_Stated task_: Copy each line of the material below character for character, keeping every word in its original script and spelling.
-- start --
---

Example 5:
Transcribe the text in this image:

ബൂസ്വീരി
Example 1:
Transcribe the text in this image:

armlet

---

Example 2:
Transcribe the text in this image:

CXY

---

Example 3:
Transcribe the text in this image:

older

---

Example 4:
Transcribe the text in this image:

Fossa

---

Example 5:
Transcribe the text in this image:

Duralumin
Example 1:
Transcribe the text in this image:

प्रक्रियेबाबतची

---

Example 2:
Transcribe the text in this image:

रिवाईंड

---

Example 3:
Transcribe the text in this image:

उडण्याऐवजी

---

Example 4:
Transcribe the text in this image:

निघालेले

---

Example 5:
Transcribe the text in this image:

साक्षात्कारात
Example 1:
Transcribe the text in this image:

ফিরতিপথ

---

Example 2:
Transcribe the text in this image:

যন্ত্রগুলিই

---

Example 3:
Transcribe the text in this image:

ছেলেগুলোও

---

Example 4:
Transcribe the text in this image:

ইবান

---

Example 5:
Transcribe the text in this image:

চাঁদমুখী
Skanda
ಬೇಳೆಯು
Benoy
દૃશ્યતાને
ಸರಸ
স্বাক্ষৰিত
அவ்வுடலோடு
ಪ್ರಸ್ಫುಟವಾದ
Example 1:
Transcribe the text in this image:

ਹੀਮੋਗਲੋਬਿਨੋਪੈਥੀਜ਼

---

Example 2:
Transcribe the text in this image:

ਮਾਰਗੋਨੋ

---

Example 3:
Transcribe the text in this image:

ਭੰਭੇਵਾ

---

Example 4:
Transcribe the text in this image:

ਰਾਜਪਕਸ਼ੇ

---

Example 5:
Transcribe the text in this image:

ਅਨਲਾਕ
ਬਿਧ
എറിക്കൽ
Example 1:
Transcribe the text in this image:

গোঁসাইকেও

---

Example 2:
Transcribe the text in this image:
-- end --
_The reply_:
---

Example 5:
Transcribe the text in this image:

ബൂസ്വീരി
Example 1:
Transcribe the text in this image:

armlet

---

Example 2:
Transcribe the text in this image:

CXY

---

Example 3:
Transcribe the text in this image:

older

---

Example 4:
Transcribe the text in this image:

Fossa

---

Example 5:
Transcribe the text in this image:

Duralumin
Example 1:
Transcribe the text in this image:

प्रक्रियेबाबतची

---

Example 2:
Transcribe the text in this image:

रिवाईंड

---

Example 3:
Transcribe the text in this image:

उडण्याऐवजी

---

Example 4:
Transcribe the text in this image:

निघालेले

---

Example 5:
Transcribe the text in this image:

साक्षात्कारात
Example 1:
Transcribe the text in this image:

ফিরতিপথ

---

Example 2:
Transcribe the text in this image:

যন্ত্রগুলিই

---

Example 3:
Transcribe the text in this image:

ছেলেগুলোও

---

Example 4:
Transcribe the text in this image:

ইবান

---

Example 5:
Transcribe the text in this image:

চাঁদমুখী
Skanda
ಬೇಳೆಯು
Benoy
દૃશ્યતાને
ಸರಸ
স্বাক্ষৰিত
அவ்வுடலோடு
ಪ್ರಸ್ಫುಟವಾದ
Example 1:
Transcribe the text in this image:

ਹੀਮੋਗਲੋਬਿਨੋਪੈਥੀਜ਼

---

Example 2:
Transcribe the text in this image:

ਮਾਰਗੋਨੋ

---

Example 3:
Transcribe the text in this image:

ਭੰਭੇਵਾ

---

Example 4:
Transcribe the text in this image:

ਰਾਜਪਕਸ਼ੇ

---

Example 5:
Transcribe the text in this image:

ਅਨਲਾਕ
ਬਿਧ
എറിക്കൽ
Example 1:
Transcribe the text in this image:

গোঁসাইকেও

---

Example 2:
Transcribe the text in this image:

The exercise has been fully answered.